PS. As fotos são de tio Pedro hoje.


12 CommentsChronological   Reverse   Threaded
angelaescritora wrote on May 4, '08
Nada melhor do que comida de vó. Eu estou me preparando pro dia em que chegar neto!
E também arrumei de morar em sítio pra eles terem essas lembranças.
afroditefro wrote on May 4, '08
Nada melhor do que comida de vó. Eu estou me preparando pro dia em que chegar neto!
E também arrumei de morar em sítio pra eles terem essas lembranças.
Pode ter certeza que serão as melhores memórias da vida, nada é tão especial que as memórias de infância :)
abraços
filipeantunes wrote on May 4, '08
Belo texto. Ai essas recordações de infância, (sítios, gestos, aromas, sabores, relações), que nos impregnam a alma para sempre!
afroditefro wrote on May 4, '08
Belo texto. Ai essas recordações de infância, (sítios, gestos, aromas, sabores, relações), que nos impregnam a alma para sempre!
Querido Filipe
Sim e não sei se ocorre com vc, mas a mim a memória olfativa é a mais forte do meu tempo de infância. É dela que vem todas as demais: é o cheiro do cigarro de rolo de minha avó e de sua cozinha, do boi Zebu, da roça, de minha mãe, de meu tio Pedro e suas sandálias, do milho verde, de umbuzada que aguçam absolutamente todos os sentimentos que afloram a partir deles....
allthetruthaboutjb wrote on May 5, '08
Olha, estou aqui com lágrimas nos olhos, por dois motivos: primeiro, pelo seu texto tão belo, tão evocativo, dá para ver tudo acontecendo, criando e tecendo imagens da sua meninice.

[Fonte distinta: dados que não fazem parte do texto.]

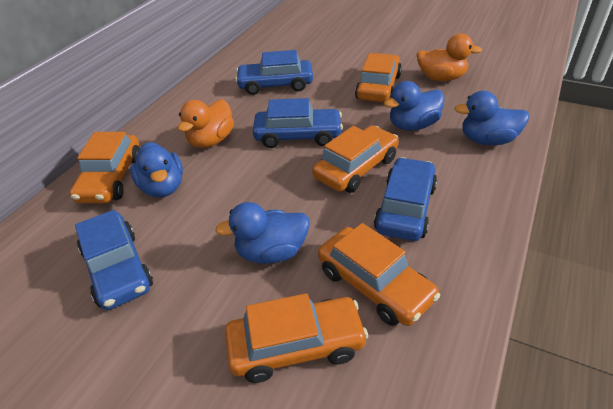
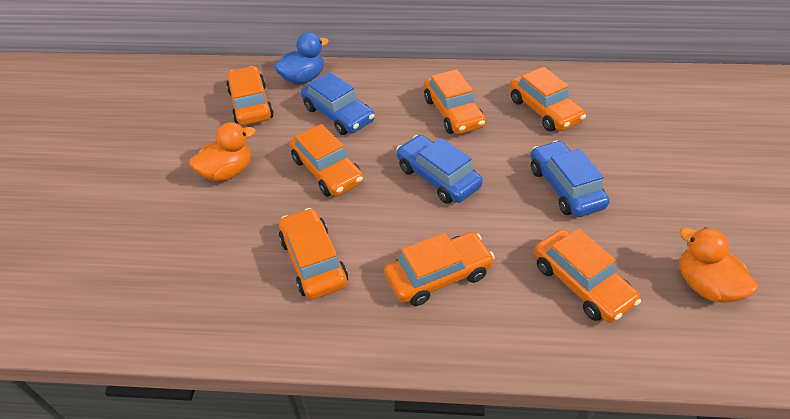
blue car: 4 -> 3
blue duck: 4 -> 1
orange car: 5 -> 7

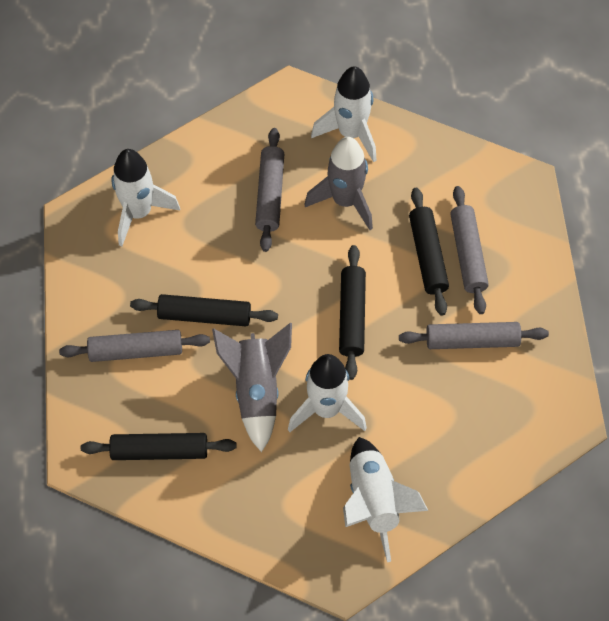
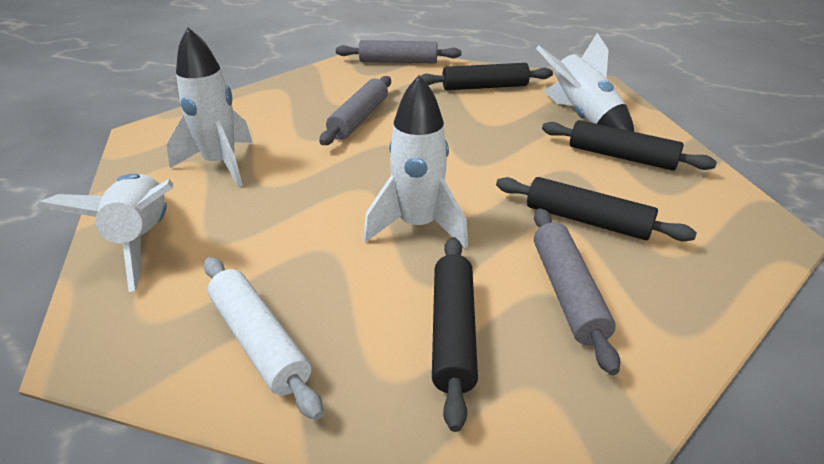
grey rocket: 2 -> 0
grey rolling pin: 4 -> 3
white rolling pin: 0 -> 1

Segundo (egoisticamente, tá?) por um motivo só meu: esse texto também me lembra das coias que só vim a entender e "curtir" mais tarde, na forma de memória, eveidentemente, quando nem minha idade e a família destroçada pelo orgulho de muitos, não me permitiu ter aquela ocasião de ter um afago nos momentos de dificuldade que tive de passar sozinho, com uma dor no coração, imensa.

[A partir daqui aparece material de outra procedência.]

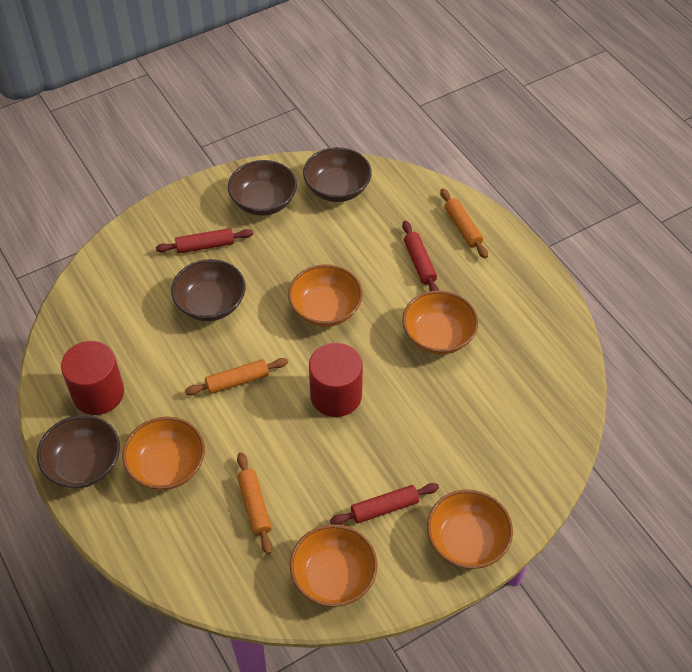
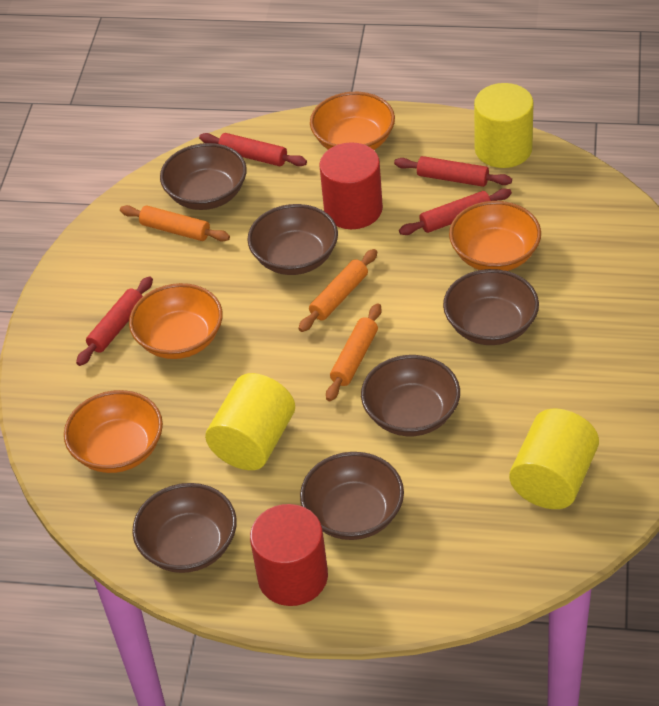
brown bowl: 4 -> 6
orange bowl: 5 -> 4
red rolling pin: 3 -> 4
yellow cylinder: 0 -> 3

Sei que talvez não se agradeçam os textos por serem produções pessoais e de publicação em um gesto individual de vontade.
No entanto, há de se notar que você, ao ler e reler seu coração, fez com que eu lesse e relesse o meu.
Ótima semana! Beijos!
afroditefro wrote on May 5, '08
No entanto, há de se notar que você, ao ler e reler seu coração, fez com que eu lesse e relesse o meu.
Ótima semana! Beijos!
Zé, querido, que bom que minhas memórias encontraram as suas e te emocionaram, já valeu a escrita delas.
beijos
ru666 wrote on May 5, '08
Frô, mais um grande texto seu... ele acabou me dando um pouco daquilo que não tive nas casas de minhas avós. A materna, mais rural, embora bem carioca, não conheci. A paterna era mais urbana. Eu morando em um pequeno município da grande São Paulo, ela em sampa.

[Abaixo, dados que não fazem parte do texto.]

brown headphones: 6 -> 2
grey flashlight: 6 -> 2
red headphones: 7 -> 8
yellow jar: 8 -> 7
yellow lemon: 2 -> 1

Mas minha memória tem seus cheiros, sons, sabores e cores... e veio assim tudo de uma vez.
Beijos.
afroditefro wrote on May 5, '08
ru666 said
Mas minha memória tem seus cheiros, sons, sabores e cores... e veio assim tudo de uma vez.
Que bom meu querido.
Borges tem um conto que uma estátua ganha humanidade pelo olfato que faz com que ela desenvolva a memória, é por aí.
beijos
PS> a sua galáxia de hoje está no poetas lusófonos
ru666 wrote on May 5, '08
Que bom meu querido.
Borges tem um conto que uma estátua ganha humanidade pelo olfato que faz com que ela desenvolva a memória, é por aí.
beijos
PS> a sua galáxia de hoje está no poetas lusófonos
É... é essa coisa dos sentidos com a memória...
Obrigado, Frô, por ampliar essa galáxia.
Beijos.
afroditefro wrote on May 5, '08
ru666 said
Obrigado, Frô, por ampliar essa galáxia.
Não tem de que, ela merece ganhar o mundo :)
Acabei passando por aqui e dando rosto ao tio :)
stoleninc wrote on May 5, '08, edited on May 5, '08
Peço desculpa pela intromissão, mas na verdade, não resisto a dar-lhe os parabéns por tão belo poema de vida, a sua infância, e tal como já disseram, também eu quase senti o que contava, obrigada pela partilha!
afroditefro wrote on May 5, '08
Peço desculpa pela intromissão, mas na verdade, não resisto a dar-lhe os parabéns por tão belo poema de vida, a sua infância, e tal como já disseram, também eu quase senti o que contava, obrigada pela partilha!
Nossa, não há o que pedir desculpas, seu delicado comentário é o que almejamos quando soltamos esses nossos filhos no ciberspace.